- [WHAT TO WORK ON]
(1) From the guarantee text, reproduce word for word the part that begins with the words containing "or to realize" and ends with "Lender may elect.".
(2) According to the guarantee text, is the Guarantee a guaranty of payment or a guaranty of collection?

- [SELECTED TEXT]
start

Due to the close business and financial relationships between Borrowers and
the undersigned ("Guarantor"), in consideration of the benefits which will
accrue to Guarantor and as an inducement for and in consideration of Lender
entering into Amendment No. 6 to Loan and Security Agreement dated of even date
herewith, by and among Lender and Borrowers (as the same now exists or may be
amended, modified, supplemented, extended, renewed, restated or replaced
"Amendment No. 6"), and Xxxxxx's continuing to make loans and advances and
provide other financial accommodations to Borrowers pursuant to the Loan
Agreement, as so amended, and the other Financing Agreements, Guarantor hereby
agrees in favor of Xxxxxx as follows:
1. GUARANTEE.
(a) Subject to the limitations set forth in Section 2 below, Guarantor
absolutely and unconditionally guarantees and agrees to be liable for the full
and indefeasible payment and performance when due of the following (all of which
are collectively referred to herein as the "Guaranteed Obligations"): all
obligations, liabilities and indebtedness of any kind, nature and description of
Borrowers to Lender and/or its affiliates, including principal, interest,
charges, fees, costs and expenses, however evidenced, whether as principal,
surety, endorser, guarantor or otherwise, whether arising under the Loan
Agreement, the other Financing Agreements, or otherwise, whether now existing or
hereafter arising, whether arising before, during or after the initial or any
renewal term of the Loan Agreement or after the commencement of any case with
respect to either Borrower under the United States Bankruptcy Code or any
similar statute (including, without limitation, the payment of interest and
other amounts which would accrue and become due but for the commencement of such
case, whether or not such amounts are allowed or allowable in whole or in part
in any such case and including principal, interest, fees, charges and expenses
in any way related thereto and all other obligations of Borrowers or their
successors to Lender, arising after the commencement of such case), whether
direct or indirect, absolute or contingent, joint or several, due or not due,
primary or secondary, liquidated or unliquidated, secured or unsecured, and
however acquired by Lender and all expenses (including, without limitation,
attorneys' fees and legal expenses) incurred by Lender in connection with the
preparation, execution, delivery, recording, administration, collection,
liquidation, enforcement and defense of Borrowers' obligations, liabilities and
indebtedness, to Lender, the rights of Lender in any collateral or under this
Guarantee and all other Financing Agreements or in any way involving claims by
or against Lender directly or indirectly arising out of or related to this
Guarantee, whether such expenses are incurred before, during or after the
initial or any renewal term of the Loan Agreement and the other Financing
Agreements or after the commencement of any case with respect to either Borrower
or Guarantor under the United States Bankruptcy Code or any similar statute.
(b) This Guarantee is a guaranty of payment and not of collection.
Guarantor agrees that Xxxxxx need not attempt to collect any Guaranteed
Obligations from either Borrower or any other Obligor (as hereinafter defined)
or to realize upon any collateral, but may require Guarantor to make immediate
payment of all of the Guaranteed Obligations to Lender when due, whether by
maturity, acceleration or otherwise, or at any time thereafter. Lender may apply
any amounts received in respect of the Guaranteed Obligations to any of the
Guaranteed Obligations, in whole or in part (including attorneys' fees and legal
expenses incurred by Lender with respect thereto or otherwise chargeable to
Borrowers or Guarantor) and in such order as Lender may elect.

end

- [PROVIDED DATA]
start

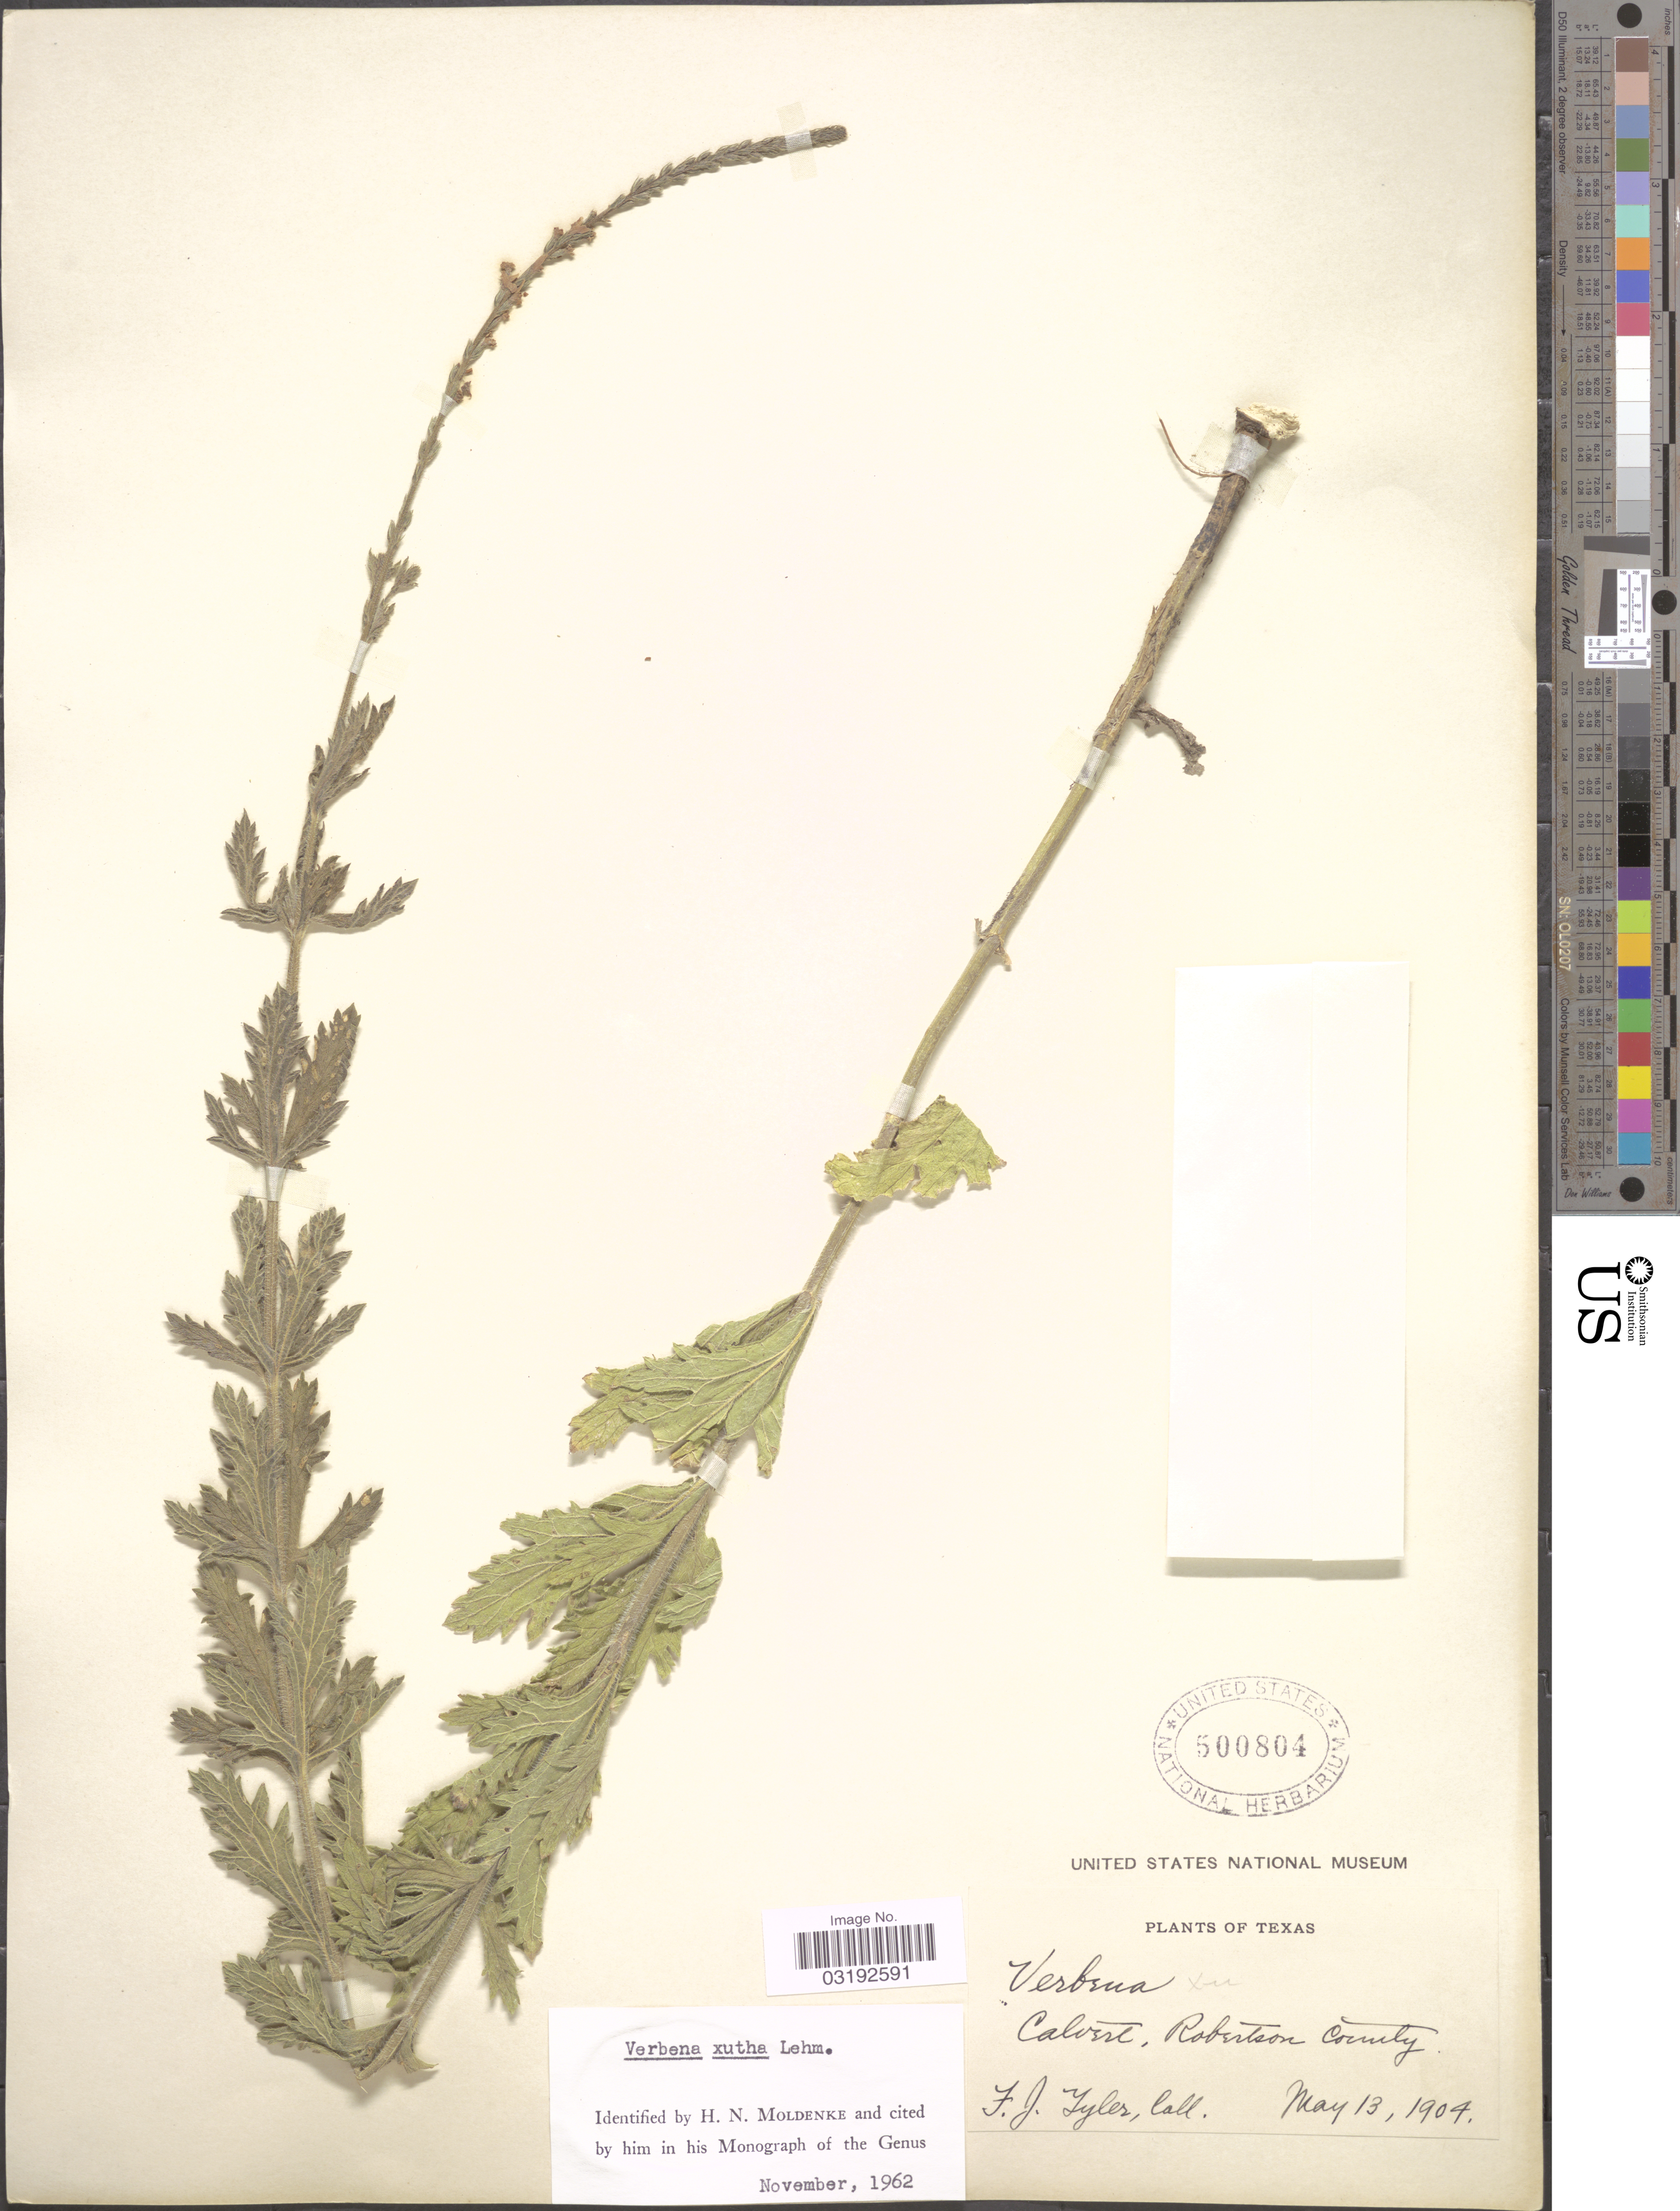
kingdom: Plantae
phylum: Tracheophyta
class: Magnoliopsida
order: Lamiales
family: Verbenaceae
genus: Verbena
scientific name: Verbena xutha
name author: Lehm.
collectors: F. Tyler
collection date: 1904-05-13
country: United States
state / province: Texas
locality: Calvert, Robertson County.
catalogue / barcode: US 500804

end

- [ANSWERS TO THE EXERCISE]
(1)
or to realize upon any collateral, but may require Guarantor to make immediate
payment of all of the Guaranteed Obligations to Lender when due, whether by
maturity, acceleration or otherwise, or at any time thereafter. Lender may apply
any amounts received in respect of the Guaranteed Obligations to any of the
Guaranteed Obligations, in whole or in part (including attorneys' fees and legal
expenses incurred by Lender with respect thereto or otherwise chargeable to
Borrowers or Guarantor) and in such order as Lender may elect.

(2) It is a guaranty of payment and not of collection.